Text segment =
* * * * * * * * *

Twenty years ago I penned a novel that I thought would get me in trouble. Instead it has brought me a tiny slice of fame. Here’s how it happened:
I’d finished writing a trilogy about France and Algeria and knew my next novel needed to be about my hometown of Atlanta. I’d heard the adage, “Write what you know about.” Well, I’d pretty much exhausted my knowledge of France and certainly of Algeria, so I turned homeward.

But it’s hard to write about your hometown. The first novels were fun to write, but The Swan House was downright hard because The Swan House is about me. I had to look back and consider the things that had shaped me.
My inspiration for the beginning of the novel came from a little-known fact in history, but one that was vastly personal to many Atlantans: the Orly plane crash in June of 1962 which claimed the lives of over 100 prominent Atlantans.

* * * * * * * * *

Records supplied =
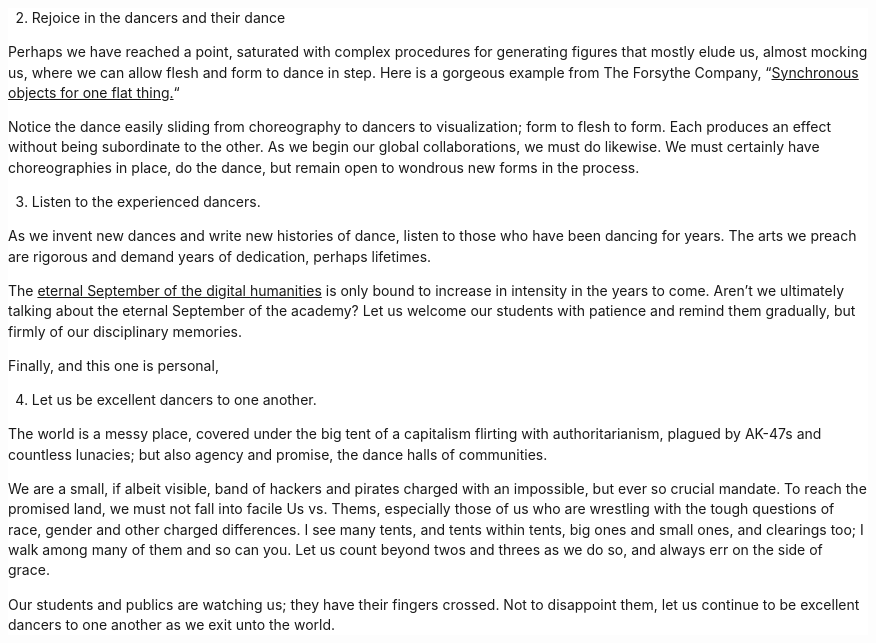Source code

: <ol start="2" style="list-style-type: decimal">
  <li>
    Rejoice in the dancers and their dance
  </li>
</ol>

Perhaps we have reached a point, saturated with complex procedures for generating figures that mostly elude us, almost mocking us, where we can allow flesh and form to dance in step. Here is a gorgeous example from The Forsythe Company, &#8220;[Synchronous objects for one flat thing.][19]&#8220;

Notice the dance easily sliding from choreography to dancers to visualization; form to flesh to form. Each produces an effect without being subordinate to the other. As we begin our global collaborations, we must do likewise. We must certainly have choreographies in place, do the dance, but remain open to wondrous new forms in the process.

<ol start="3" style="list-style-type: decimal">
  <li>
    Listen to the experienced dancers.
  </li>
</ol>

As we invent new dances and write new histories of dance, listen to those who have been dancing for years. The arts we preach are rigorous and demand years of dedication, perhaps lifetimes. 

The [eternal September of the digital humanities][20] is only bound to increase in intensity in the years to come. Aren&#8217;t we ultimately talking about the eternal September of the academy? Let us welcome our students with patience and remind them gradually, but firmly of our disciplinary memories.

Finally, and this one is personal,

<ol start="4" style="list-style-type: decimal">
  <li>
    Let us be excellent dancers to one another.
  </li>
</ol>

The world is a messy place, covered under the big tent of a capitalism flirting with authoritarianism, plagued by AK-47s and countless lunacies; but also agency and promise, the dance halls of communities.

We are a small, if albeit visible, band of hackers and pirates charged with an impossible, but ever so crucial mandate. To reach the promised land, we must not fall into facile Us vs. Thems, especially those of us who are wrestling with the tough questions of race, gender and other charged differences. I see many tents, and tents within tents, big ones and small ones, and clearings too; I walk among many of them and so can you. Let us count beyond twos and threes as we do so, and always err on the side of grace.

Our students and publics are watching us; they have their fingers crossed. Not to disappoint them, let us continue to be excellent dancers to one another as we exit unto the world.

 [1]: http://opensyllabusproject.org/events/
 [2]: http://www.globaloutlookdh.org/
 [3]: http://adho.org/
 [4]: https://www.academia.edu/1932310/Towards_a_Cultural_Critique_of_Digital_Humanities
 [5]: http://inke.ca/projects/inke-conference-2012-havana/
 [6]: http://listserv.uleth.ca/mailman/listinfo/globaloutlookdh-l
 [7]: http://buenosaires2013.thatcamp.org/
 [8]: http://caribbean2013.thatcamp.org/
 [9]: http://humanidadesdigitales.net/index.php/eventos/encuentro2014
 [10]: http://www.globaloutlookdh.org/working-groups/the-rewriting-wikipedia-project/
 [11]: http://www.globaloutlookdh.org/working-groups/minimal-computing/
 [12]: http://dh2014.files.wordpress.com/2014/04/dh-2014-workshop-0251.pdf
 [13]: http://www.arounddh.org/
 [14]: https://docs.google.com/spreadsheet/ccc?key=0AmgLcm5jfVhSdGlPNm1WQ0hRYjFTU1E5QnBDdlZMQWc&usp=drive_web#gid=0
 [15]: http://dhcommons.org/
 [16]: http://mapahd.org/
 [17]: http://ryan.cordells.us/s13dh/
 [18]: http://nowviskie.org/2013/resistance-in-the-materials/
 [19]: http://synchronousobjects.osu.edu/
 [20]: http://nowviskie.org/2010/eternal-september-of-the-digital-humanities/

* * * * * * * * *

Request =
Please copy the essay word for word from "My inspiration for" to "100 prominent Atlantans.". The entries have no connection to the essay.

Task output =
My inspiration for the beginning of the novel came from a little-known fact in history, but one that was vastly personal to many Atlantans: the Orly plane crash in June of 1962 which claimed the lives of over 100 prominent Atlantans.